Published onJan 01, 1997
Louis Berman (1903–1997)

AIP Emilio Segrè Visual Archives,
John Irwin Slide Collection

Louis Berman, astronomer and teacher, was born in London, England on 21 March 1903, the son of George and Jennie Berman, recent immigrants from Lithuania, then part of Russia. When Louis was three, the family moved to St. Paul, Minnesota, where he attended public schools and the University of Minnesota. He earned his AB degree in 1925, his AM in 1927, and published several short papers on his visual double-star measurements, an asteroid orbit, and a comet orbit. With strong recommendations from his astronomy professor at Minnesota, Berman received a Lick Observatory fellowship and spent two years at the University of California, dividing his time between Berkeley and Mount Hamilton. He did a pioneering thesis on spectrophotometry of planetary nebulae, applying the new theoretical ideas of Herman Zanstra and Donald Menzel. In it Berman interpreted data he had taken at the telescope to obtain physical information on abundances, temperatures, densities, and ionization.

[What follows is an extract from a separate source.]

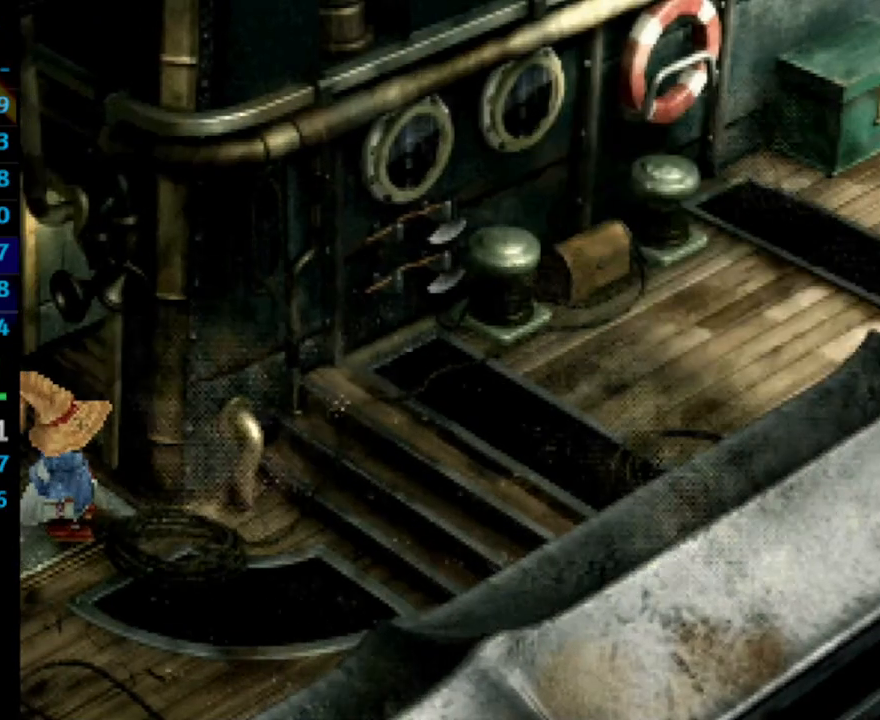
Gameplay with a controller (PlayStation layout); each line is a JSON object with the inputs held at the frame after it (dt_ms = milliseconds from this image to that frame). "events" lists button and stick changes between this image and that frame as [ms after this image, input, new state], when the widget could be followed in between. Not read: L3 R3.
{"dt_ms": 500, "buttons": [], "left_stick": "center", "right_stick": "center", "events": [[17, "SQUARE", "up"], [117, "CROSS", "up"], [133, "SQUARE", "down"], [183, "SQUARE", "up"], [250, "SQUARE", "down"], [300, "CROSS", "down"], [300, "SQUARE", "up"], [367, "CROSS", "up"], [400, "SQUARE", "down"], [433, "SQUARE", "up"], [450, "CROSS", "down"], [500, "CROSS", "up"]]}
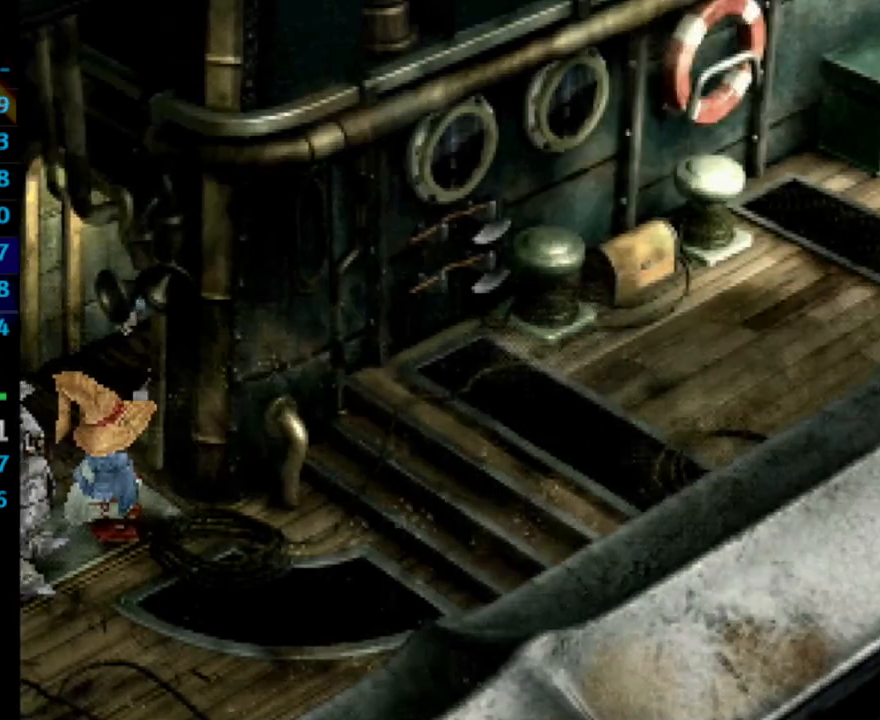
{"dt_ms": 500, "buttons": ["SQUARE"], "left_stick": "center", "right_stick": "center", "events": [[17, "SQUARE", "down"], [100, "CROSS", "down"], [100, "SQUARE", "up"], [167, "CROSS", "up"], [183, "SQUARE", "down"], [233, "SQUARE", "up"], [317, "SQUARE", "down"], [400, "CROSS", "down"], [400, "SQUARE", "up"], [433, "CROSS", "up"], [467, "SQUARE", "down"]]}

Berman received his PhD in 1929 and returned to Minnesota as an instructor at Carleton College. While there, he completed a paper on a spectroscopic binary, based on Lick material. He longed to get back to California and full-time astronomical research. Jobs were hard to find in the Great Depression, and Berman could obtain one only at San Mateo Junior College. In 1935, San Mateo lost half of its students and terminated half its faculty when City College of San Francisco (CCSF) opened, but Berman managed to get a job at the new CCSF. Though these were teaching jobs, he visited Lick on vacations and long weekends as frequently as he could to observe with its telescopes and use its library. Later he also worked at Mount Wilson Observatory and Harvard, using existing spectrograms. Berman applied for a National Research Council Postdoctoral Fellowship but never got one. Nevertheless he completed and published two more papers on spectroscopic binaries, a very important paper on R CrB, which he correctly described as a hot carbon star (at a time when the idea of real compositional differences among stars was not widely accepted), and another important, early paper on the velocity distribution of planetary nebulae and their galactic rotation.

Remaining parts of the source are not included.